Saved data entries:

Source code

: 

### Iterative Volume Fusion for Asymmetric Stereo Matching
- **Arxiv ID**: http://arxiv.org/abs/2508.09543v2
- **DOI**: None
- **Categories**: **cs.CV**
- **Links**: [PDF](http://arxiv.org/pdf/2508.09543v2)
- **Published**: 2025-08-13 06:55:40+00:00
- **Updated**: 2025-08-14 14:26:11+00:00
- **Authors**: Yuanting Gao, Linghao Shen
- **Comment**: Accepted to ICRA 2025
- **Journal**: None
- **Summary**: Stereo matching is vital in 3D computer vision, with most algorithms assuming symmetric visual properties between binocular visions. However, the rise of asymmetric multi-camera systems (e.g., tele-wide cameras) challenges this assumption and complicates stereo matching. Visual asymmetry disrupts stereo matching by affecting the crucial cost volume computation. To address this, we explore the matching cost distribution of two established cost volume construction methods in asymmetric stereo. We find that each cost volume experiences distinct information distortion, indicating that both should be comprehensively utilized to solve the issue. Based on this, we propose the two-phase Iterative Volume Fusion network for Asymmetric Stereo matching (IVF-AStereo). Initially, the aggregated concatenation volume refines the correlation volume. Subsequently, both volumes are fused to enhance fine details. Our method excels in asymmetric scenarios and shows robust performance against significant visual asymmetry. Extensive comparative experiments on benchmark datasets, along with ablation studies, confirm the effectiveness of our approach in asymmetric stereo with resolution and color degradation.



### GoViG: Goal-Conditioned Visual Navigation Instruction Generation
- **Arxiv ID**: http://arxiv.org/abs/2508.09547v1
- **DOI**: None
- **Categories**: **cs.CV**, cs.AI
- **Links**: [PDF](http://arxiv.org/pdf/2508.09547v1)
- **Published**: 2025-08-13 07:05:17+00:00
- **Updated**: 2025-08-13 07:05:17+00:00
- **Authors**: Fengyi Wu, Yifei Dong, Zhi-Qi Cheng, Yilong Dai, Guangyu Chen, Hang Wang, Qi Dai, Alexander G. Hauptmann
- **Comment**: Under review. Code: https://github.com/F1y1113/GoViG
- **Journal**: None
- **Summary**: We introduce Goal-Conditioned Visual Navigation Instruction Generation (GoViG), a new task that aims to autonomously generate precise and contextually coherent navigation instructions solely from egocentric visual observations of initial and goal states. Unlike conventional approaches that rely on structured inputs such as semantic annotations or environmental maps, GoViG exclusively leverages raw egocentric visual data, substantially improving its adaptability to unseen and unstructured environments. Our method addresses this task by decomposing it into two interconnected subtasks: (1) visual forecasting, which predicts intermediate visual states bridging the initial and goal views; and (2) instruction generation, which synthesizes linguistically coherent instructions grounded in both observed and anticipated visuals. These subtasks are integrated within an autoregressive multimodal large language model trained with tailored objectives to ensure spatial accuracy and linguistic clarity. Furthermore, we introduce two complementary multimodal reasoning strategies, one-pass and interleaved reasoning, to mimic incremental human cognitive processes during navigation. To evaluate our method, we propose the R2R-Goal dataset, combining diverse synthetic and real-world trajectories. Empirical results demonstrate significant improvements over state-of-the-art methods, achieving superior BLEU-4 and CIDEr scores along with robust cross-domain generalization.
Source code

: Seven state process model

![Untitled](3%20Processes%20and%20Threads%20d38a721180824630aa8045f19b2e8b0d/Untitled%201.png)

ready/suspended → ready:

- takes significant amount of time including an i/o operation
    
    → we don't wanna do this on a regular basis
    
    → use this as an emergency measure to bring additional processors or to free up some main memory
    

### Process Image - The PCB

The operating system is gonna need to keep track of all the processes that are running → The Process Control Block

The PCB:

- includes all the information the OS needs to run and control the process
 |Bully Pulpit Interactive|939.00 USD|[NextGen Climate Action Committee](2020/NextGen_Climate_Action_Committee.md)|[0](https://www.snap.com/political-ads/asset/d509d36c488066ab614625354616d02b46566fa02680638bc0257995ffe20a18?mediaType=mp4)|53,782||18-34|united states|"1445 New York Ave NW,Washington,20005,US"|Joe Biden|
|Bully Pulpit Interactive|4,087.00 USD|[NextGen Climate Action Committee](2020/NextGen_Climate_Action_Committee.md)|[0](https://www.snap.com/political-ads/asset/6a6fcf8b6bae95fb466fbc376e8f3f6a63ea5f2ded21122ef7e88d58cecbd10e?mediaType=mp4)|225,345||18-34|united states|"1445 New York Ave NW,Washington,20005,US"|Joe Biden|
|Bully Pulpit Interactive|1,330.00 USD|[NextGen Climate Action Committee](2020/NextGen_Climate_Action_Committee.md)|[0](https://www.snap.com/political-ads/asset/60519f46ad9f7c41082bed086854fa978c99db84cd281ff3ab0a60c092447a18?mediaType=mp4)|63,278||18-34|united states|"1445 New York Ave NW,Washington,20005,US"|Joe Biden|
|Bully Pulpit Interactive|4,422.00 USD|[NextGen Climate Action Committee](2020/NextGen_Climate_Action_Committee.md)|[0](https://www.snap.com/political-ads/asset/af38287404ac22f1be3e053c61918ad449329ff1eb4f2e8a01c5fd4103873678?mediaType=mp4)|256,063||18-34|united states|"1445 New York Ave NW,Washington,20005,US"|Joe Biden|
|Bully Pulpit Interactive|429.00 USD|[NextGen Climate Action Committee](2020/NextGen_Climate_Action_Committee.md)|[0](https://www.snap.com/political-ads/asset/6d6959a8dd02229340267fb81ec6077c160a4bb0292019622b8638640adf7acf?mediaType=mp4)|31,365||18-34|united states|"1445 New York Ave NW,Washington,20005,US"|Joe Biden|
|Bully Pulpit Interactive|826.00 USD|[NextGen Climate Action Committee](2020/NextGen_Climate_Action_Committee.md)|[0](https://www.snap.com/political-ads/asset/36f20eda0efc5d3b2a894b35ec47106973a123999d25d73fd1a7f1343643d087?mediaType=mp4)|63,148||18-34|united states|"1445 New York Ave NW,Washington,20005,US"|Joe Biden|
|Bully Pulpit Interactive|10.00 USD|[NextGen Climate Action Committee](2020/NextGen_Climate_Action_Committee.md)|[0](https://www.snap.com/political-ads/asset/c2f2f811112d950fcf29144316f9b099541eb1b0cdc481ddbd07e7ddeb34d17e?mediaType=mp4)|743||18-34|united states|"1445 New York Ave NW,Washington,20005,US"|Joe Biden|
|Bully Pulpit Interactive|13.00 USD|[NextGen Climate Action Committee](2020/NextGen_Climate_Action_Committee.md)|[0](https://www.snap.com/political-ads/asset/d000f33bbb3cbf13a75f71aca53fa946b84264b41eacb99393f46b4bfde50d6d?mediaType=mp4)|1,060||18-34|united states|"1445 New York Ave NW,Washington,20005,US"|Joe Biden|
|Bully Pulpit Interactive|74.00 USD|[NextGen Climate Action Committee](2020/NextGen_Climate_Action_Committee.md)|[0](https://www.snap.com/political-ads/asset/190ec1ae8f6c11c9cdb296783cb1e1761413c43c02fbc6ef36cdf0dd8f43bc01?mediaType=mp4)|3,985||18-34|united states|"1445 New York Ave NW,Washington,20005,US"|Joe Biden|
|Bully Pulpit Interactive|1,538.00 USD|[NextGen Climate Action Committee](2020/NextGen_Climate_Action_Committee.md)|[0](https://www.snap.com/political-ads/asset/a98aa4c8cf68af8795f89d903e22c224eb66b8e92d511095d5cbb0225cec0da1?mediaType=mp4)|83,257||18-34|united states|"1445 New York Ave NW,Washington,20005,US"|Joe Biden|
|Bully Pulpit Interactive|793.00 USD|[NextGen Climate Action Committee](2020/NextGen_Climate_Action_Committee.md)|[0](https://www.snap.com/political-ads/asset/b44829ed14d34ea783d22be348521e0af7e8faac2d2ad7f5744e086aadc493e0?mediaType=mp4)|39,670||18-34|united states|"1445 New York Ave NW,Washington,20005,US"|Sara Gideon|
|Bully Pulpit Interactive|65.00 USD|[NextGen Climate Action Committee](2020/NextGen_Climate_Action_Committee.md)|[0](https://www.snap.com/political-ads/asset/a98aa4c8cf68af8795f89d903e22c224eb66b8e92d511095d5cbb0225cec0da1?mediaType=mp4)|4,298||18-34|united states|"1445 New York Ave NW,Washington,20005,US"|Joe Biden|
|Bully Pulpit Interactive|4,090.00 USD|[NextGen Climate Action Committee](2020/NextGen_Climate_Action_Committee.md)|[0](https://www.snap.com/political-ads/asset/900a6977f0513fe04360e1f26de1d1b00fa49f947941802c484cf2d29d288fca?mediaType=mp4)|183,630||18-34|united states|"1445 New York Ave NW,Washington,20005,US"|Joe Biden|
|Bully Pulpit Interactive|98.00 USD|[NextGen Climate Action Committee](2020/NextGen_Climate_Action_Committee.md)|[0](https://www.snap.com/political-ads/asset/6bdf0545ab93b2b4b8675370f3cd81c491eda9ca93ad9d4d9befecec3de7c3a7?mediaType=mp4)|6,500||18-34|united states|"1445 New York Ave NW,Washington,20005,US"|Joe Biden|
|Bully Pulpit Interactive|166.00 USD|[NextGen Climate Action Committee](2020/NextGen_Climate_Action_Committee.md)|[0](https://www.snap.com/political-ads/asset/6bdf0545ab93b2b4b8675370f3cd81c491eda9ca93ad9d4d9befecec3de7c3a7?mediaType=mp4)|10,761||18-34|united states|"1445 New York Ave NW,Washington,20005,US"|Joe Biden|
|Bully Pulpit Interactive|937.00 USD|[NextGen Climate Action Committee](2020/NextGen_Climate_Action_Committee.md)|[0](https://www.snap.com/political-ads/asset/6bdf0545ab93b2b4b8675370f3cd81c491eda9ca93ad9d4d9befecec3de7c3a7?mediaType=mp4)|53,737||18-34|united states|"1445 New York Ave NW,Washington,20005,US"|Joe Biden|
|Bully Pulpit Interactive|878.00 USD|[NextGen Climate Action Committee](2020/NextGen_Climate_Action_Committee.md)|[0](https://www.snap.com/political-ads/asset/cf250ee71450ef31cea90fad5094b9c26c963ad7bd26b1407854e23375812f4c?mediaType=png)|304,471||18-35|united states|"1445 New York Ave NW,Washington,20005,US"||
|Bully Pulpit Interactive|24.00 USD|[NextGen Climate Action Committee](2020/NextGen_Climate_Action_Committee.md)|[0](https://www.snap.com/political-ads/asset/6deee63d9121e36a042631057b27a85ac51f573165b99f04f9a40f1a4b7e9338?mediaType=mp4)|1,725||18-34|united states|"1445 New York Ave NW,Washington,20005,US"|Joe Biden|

> [Brief]: Copy out the part of the items that starts with the line containing "- takes significant" and ends with the line containing "### Process Image - The PCB", keeping it verbatim.

> [Response for this exercise]:
- takes significant amount of time including an i/o operation
    
    → we don't wanna do this on a regular basis
    
    → use this as an emergency measure to bring additional processors or to free up some main memory
    

### Process Image - The PCB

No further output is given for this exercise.